If I were to run the command “bowtie2-build Homo_sapiens.fasta -o Homo_sapiens_db”, would I just have additional fasta files for each species? For example: bowtie2-build Homo_sapiens.fasta plantspecies1.fasta plantspecies2.fasta plantspecies3.fasta -o Homo_sapiens_AndPlants_db

Or, would I need to concatenate everything together? For example: bowtie2-build Concatenated_Humans_Plants.fasta -o Homo_sapiens_AndPlants_db

Or, do I have to decontaminate sequentially? For example: Human database > Plant database > Cleaned data

Thanks for your help!


I just wanted to provide a quick update for others wishing to make a custom database. It turns out that I am dumb and the information was in the bowtie2 documentation. You can make a bowtie2 database with multiple species if you seperate them with commas. For example: Species1.fa,Species2.fa.
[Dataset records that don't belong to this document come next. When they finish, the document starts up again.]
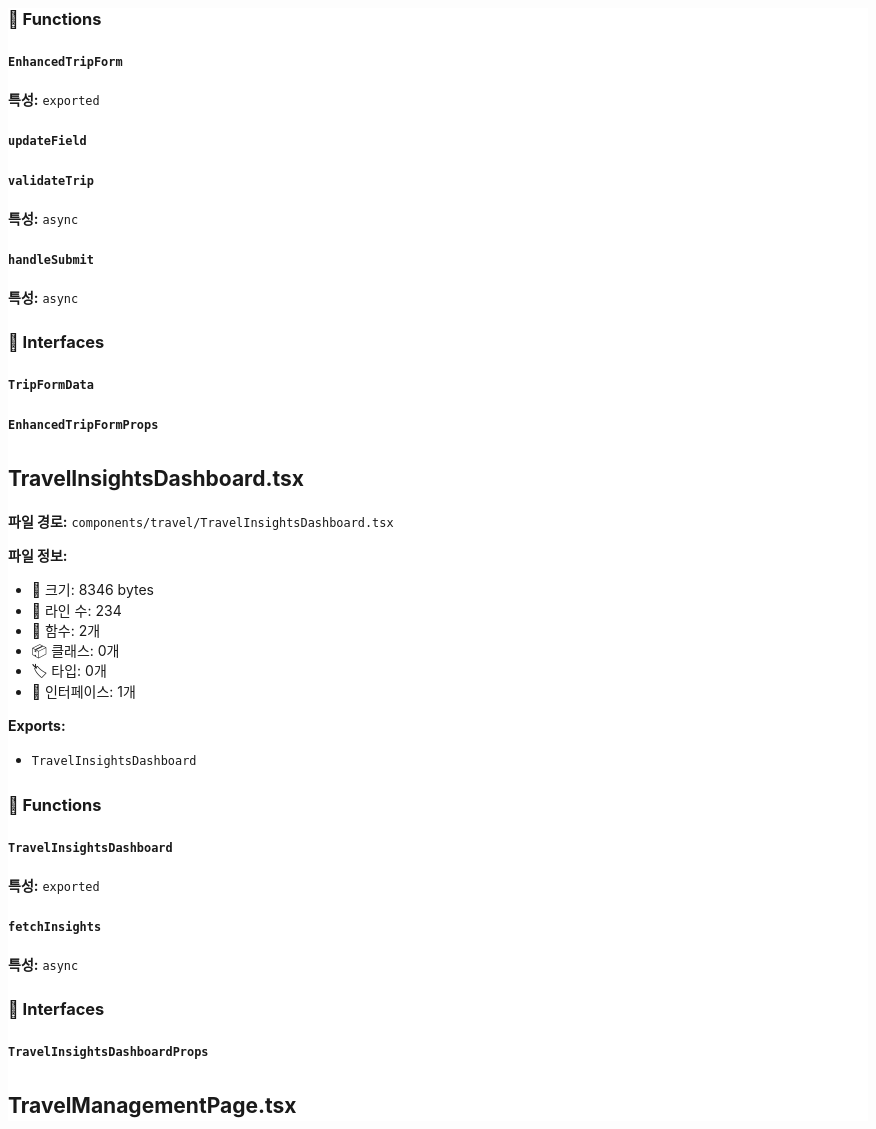 ### 🔧 Functions

#### `EnhancedTripForm`

**특성:** `exported`

#### `updateField`

#### `validateTrip`

**특성:** `async`

#### `handleSubmit`

**특성:** `async`

### 🔗 Interfaces

#### `TripFormData`

#### `EnhancedTripFormProps`

## TravelInsightsDashboard.tsx

**파일 경로:** `components/travel/TravelInsightsDashboard.tsx`

**파일 정보:**

- 📏 크기: 8346 bytes
- 📄 라인 수: 234
- 🔧 함수: 2개
- 📦 클래스: 0개
- 🏷️ 타입: 0개
- 🔗 인터페이스: 1개

**Exports:**

- `TravelInsightsDashboard`

### 🔧 Functions

#### `TravelInsightsDashboard`

**특성:** `exported`

#### `fetchInsights`

**특성:** `async`

### 🔗 Interfaces

#### `TravelInsightsDashboardProps`

## TravelManagementPage.tsx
However, I did have a question about including the human database that kneaddata provides. I downloaded the “Homo_sapiens_hg37_and_human_contamination_Bowtie2.v0.1.tar.gz”. I tried to use this .gz file with bowtie2-build and it didn’t like it. I opened up the .gz file and it has bt2 files (I assume these are bowtie2 files). Can I just copy these bt2 files into the folder where I have made my custom Tree genome database so when I use kneaddata it will remove human + Tree genome data?

Or, is there a fasta file of the aforementioned human file that I can use?


Hi @wking ,
you can decontaminate using more than one genome you by providing the path to the directory containing the index. Make sure you have a seperate directory for each index (i-e one directory for the the six .bt2 files produced by using bowtie2-build on a single genome), then add the -db option once per reference genome, ex

kneaddata --input sample_R1.fastq.gz --input sample_R2.fastq.gz -db $DB1 -db $DB2

That worked for me using a human and a plant genome.